**DATA TO USE:**

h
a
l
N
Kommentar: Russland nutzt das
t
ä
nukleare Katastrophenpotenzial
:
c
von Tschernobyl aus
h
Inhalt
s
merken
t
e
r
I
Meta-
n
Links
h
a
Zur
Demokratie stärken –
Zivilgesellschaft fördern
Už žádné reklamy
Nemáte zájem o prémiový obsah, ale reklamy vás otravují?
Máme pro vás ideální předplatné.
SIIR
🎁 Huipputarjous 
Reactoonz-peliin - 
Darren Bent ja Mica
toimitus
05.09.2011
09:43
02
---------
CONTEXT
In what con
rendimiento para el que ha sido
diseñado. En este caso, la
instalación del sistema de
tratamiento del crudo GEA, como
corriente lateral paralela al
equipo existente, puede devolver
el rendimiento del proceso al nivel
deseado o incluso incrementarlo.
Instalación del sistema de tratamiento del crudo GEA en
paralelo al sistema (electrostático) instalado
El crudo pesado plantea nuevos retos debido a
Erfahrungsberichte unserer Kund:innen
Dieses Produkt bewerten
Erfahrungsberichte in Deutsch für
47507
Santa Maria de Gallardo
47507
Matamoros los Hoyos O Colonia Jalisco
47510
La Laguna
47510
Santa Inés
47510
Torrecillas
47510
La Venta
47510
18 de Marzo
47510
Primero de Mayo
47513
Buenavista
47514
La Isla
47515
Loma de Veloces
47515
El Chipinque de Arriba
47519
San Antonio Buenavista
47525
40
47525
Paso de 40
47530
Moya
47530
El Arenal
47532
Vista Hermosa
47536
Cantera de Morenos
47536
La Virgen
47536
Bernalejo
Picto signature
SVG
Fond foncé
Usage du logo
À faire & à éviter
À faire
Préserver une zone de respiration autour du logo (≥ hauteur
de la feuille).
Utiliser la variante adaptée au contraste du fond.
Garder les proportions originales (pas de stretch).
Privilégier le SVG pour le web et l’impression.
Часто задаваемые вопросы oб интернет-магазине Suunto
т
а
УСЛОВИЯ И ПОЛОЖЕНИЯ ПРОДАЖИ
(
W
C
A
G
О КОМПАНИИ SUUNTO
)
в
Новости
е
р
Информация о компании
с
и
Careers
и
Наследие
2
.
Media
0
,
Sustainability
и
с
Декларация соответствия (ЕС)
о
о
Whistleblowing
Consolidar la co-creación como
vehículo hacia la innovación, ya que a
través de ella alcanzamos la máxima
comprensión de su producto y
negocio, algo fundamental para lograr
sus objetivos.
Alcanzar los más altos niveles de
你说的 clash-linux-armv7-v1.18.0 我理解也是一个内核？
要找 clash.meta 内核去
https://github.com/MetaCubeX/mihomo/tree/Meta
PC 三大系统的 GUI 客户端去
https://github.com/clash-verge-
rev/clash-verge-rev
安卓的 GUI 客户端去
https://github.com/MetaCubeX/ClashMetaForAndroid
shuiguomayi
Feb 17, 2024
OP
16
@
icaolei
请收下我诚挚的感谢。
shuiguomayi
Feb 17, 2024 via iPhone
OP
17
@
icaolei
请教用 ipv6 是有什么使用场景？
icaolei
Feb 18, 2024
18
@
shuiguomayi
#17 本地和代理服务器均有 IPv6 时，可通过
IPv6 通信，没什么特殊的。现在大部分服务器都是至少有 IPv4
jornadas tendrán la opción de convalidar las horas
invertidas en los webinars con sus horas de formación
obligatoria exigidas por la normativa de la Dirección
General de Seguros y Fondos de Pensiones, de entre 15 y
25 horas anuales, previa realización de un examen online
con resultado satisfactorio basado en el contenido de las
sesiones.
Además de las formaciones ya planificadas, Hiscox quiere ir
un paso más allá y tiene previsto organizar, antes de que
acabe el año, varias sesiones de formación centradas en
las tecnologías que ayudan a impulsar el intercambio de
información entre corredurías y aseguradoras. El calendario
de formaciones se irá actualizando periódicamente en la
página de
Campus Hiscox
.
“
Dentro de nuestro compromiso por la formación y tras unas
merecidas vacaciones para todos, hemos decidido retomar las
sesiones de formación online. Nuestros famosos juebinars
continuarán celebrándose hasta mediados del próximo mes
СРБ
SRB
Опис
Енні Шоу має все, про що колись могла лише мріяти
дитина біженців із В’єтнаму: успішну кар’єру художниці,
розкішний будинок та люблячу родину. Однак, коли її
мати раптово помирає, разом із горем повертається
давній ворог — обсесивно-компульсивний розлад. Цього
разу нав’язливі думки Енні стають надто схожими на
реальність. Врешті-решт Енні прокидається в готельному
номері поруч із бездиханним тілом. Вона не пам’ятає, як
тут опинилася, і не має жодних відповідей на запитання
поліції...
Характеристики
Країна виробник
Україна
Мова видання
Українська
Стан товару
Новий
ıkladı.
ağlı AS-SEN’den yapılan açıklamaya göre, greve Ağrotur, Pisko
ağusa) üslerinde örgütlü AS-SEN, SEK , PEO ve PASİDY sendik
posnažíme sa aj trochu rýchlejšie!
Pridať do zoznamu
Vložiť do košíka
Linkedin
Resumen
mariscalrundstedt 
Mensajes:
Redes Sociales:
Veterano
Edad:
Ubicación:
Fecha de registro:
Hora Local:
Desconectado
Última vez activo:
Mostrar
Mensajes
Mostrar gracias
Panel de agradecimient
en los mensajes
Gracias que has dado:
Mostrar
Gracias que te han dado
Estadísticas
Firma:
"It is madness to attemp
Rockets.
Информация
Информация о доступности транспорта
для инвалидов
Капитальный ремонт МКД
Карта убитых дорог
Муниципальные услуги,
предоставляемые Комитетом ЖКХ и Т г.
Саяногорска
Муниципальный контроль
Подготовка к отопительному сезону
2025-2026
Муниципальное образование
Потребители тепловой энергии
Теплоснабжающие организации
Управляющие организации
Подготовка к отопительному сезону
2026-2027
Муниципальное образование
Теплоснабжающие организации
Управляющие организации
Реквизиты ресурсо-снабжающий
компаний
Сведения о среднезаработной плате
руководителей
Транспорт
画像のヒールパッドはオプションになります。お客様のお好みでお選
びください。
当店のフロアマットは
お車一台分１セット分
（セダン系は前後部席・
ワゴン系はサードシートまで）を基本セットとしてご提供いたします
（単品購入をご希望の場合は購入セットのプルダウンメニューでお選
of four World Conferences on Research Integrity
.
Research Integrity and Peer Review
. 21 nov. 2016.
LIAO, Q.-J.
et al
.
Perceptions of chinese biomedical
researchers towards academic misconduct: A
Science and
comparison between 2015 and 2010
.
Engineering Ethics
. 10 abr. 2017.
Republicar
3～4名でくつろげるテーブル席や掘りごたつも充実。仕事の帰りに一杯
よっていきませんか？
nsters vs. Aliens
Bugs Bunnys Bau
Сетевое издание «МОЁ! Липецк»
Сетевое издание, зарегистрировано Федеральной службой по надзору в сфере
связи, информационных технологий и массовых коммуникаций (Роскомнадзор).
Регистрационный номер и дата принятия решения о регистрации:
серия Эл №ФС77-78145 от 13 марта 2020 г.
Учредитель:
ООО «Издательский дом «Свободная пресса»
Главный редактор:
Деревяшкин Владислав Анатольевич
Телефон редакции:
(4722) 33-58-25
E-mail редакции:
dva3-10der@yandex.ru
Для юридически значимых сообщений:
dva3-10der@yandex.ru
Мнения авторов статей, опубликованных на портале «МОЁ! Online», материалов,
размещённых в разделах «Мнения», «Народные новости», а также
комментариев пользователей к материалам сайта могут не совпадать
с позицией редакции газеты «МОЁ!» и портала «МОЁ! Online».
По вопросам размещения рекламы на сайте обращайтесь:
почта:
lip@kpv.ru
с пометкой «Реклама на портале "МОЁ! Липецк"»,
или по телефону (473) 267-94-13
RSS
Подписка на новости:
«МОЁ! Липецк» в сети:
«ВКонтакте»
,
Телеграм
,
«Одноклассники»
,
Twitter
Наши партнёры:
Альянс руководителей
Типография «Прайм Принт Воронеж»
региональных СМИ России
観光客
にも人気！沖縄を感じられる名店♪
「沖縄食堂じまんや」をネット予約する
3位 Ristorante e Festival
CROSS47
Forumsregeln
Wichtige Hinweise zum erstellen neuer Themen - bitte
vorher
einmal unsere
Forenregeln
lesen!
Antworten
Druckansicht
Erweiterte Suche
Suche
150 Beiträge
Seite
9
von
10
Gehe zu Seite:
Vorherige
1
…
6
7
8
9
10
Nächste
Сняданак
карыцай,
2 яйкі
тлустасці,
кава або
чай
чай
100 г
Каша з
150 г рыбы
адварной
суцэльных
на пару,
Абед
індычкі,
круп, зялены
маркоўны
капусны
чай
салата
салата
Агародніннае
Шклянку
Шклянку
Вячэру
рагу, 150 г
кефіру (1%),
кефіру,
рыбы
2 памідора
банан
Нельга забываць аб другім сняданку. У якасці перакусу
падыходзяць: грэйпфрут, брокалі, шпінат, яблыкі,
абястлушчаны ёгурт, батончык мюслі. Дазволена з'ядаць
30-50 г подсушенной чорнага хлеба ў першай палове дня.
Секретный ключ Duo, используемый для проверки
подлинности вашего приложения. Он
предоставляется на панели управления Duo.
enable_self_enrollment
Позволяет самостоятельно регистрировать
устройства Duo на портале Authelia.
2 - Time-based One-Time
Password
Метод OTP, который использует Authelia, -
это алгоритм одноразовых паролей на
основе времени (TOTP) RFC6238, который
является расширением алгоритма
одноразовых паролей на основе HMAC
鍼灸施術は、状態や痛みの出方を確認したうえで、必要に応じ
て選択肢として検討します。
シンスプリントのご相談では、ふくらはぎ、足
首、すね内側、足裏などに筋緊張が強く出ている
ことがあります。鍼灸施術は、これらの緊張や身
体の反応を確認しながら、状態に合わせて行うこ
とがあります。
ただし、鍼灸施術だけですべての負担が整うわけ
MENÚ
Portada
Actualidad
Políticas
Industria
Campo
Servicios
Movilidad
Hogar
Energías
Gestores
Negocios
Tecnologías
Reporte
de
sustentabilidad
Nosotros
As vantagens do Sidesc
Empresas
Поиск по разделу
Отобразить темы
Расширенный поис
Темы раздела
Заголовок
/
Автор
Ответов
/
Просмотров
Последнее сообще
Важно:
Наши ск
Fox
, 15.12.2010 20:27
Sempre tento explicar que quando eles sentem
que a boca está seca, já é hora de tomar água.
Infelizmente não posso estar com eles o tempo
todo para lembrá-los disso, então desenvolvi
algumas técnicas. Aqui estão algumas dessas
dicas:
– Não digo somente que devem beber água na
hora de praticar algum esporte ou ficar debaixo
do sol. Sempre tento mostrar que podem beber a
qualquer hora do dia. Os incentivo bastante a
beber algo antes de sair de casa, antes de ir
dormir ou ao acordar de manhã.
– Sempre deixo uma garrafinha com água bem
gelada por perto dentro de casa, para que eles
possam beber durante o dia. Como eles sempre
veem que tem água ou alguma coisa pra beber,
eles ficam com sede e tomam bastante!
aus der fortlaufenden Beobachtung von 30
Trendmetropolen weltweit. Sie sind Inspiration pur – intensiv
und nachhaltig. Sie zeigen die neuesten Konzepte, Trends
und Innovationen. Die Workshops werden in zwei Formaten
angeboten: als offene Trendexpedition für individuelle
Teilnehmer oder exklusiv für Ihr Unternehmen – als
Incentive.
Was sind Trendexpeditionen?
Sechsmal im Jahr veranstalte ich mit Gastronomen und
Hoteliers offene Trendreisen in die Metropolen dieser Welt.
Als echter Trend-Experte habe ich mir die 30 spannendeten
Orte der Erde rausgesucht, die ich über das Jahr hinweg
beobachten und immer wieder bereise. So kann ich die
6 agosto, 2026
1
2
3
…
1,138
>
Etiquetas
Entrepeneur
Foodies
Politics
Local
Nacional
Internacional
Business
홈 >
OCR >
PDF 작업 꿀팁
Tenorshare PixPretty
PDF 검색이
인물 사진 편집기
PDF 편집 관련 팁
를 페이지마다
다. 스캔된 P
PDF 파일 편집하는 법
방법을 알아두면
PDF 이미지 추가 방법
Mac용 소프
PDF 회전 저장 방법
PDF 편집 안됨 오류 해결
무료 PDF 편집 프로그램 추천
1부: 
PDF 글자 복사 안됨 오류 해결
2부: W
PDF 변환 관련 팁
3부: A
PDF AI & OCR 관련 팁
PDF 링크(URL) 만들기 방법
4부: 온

**WHAT YOU WILL DO:** Transcribe the text of the rows above character for character, beginning at the very first line and stopping after the line that contains "Dieses Produkt bewerten".

**RESPONSE TO THIS EXERCISE:**
h
a
l
N
Kommentar: Russland nutzt das
t
ä
nukleare Katastrophenpotenzial
:
c
von Tschernobyl aus
h
Inhalt
s
merken
t
e
r
I
Meta-
n
Links
h
a
Zur
Demokratie stärken –
Zivilgesellschaft fördern
Už žádné reklamy
Nemáte zájem o prémiový obsah, ale reklamy vás otravují?
Máme pro vás ideální předplatné.
SIIR
🎁 Huipputarjous 
Reactoonz-peliin - 
Darren Bent ja Mica
toimitus
05.09.2011
09:43
02
---------
CONTEXT
In what con
rendimiento para el que ha sido
diseñado. En este caso, la
instalación del sistema de
tratamiento del crudo GEA, como
corriente lateral paralela al
equipo existente, puede devolver
el rendimiento del proceso al nivel
deseado o incluso incrementarlo.
Instalación del sistema de tratamiento del crudo GEA en
paralelo al sistema (electrostático) instalado
El crudo pesado plantea nuevos retos debido a
Erfahrungsberichte unserer Kund:innen
Dieses Produkt bewerten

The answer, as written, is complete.